Ilona, himself an Igbo, denounced the results of the test. He cast aspersions on Jewish Voice Ministries and their testing methods, and Messianic Judaism in general. His believes that Jewishness is cultural and not about DNA. Stating that Messianic Judaism is a form of Christianity, he accused Jewish Voice Ministries of being an outside group with a proselytizing agenda. He expressed a desire to perform DNA testing on the testers themselves to disprove their Jewishness.

Other vocal contributors to the debate are active on social media. A video blogger called Chukwuemeka said in a YouTube video that Igbos should be confident with their Israelite ancestry and it is the Jewish foreigners whose genealogical ties to Israel should be called into question. He said it was said that the Igbos were running to get DNA proof from ‘the white man’ instead of believing for themselves that they are the people of the Bible. His website is called Igbos Are The Real Hebrews. He claims that the Jewish people today in the State of Israel who claim to be the Hebrews are not the real people of the Bible.

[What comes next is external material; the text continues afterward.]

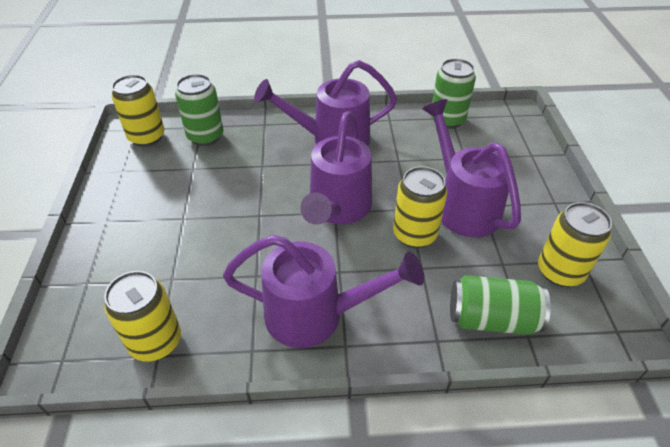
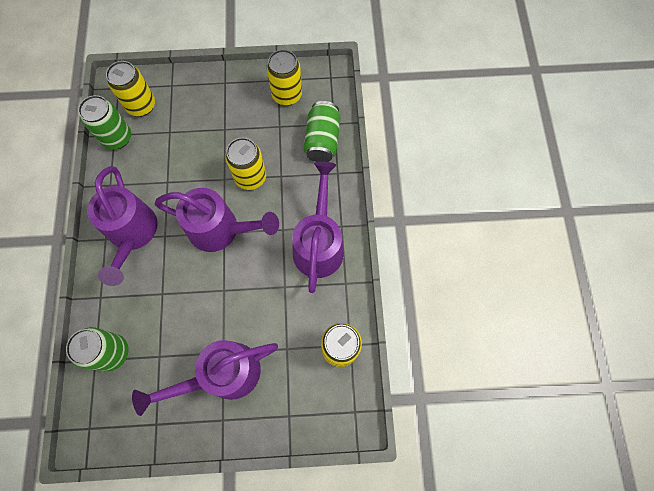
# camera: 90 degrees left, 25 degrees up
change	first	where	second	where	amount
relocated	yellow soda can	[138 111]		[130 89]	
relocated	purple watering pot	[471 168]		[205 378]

On his Facebook page there is an exchange between himself, an Emmanuel Okafor, and another man, Job Moses Ojodom.

“We are Jewish people so don’t panic over it,” Okafor says.

Ojodomo writes: “Beware of the white people.”

Jonathan Bernis of Jewish Voice Ministries explained that his organization provides aid to Jewish populations or people who are historically linked to the Jewish nation. The results of the testing determines the level of help they will provide. With the coordination of Ikedife, they performed the DNA investigations on a test group of 100 Igbo men, because the doctor wanted closure.

Bernis maintains that the purpose of the tests was to provide the Igbo people with the testing as they requested in the pursuit of truth in terms of historical identity. The DNA simply did not support the claims that they are connect to the ancient people of Israel.

Dozie Ikedife said about being Jewish, “If we are, then we are. If we are not, we are not, period.”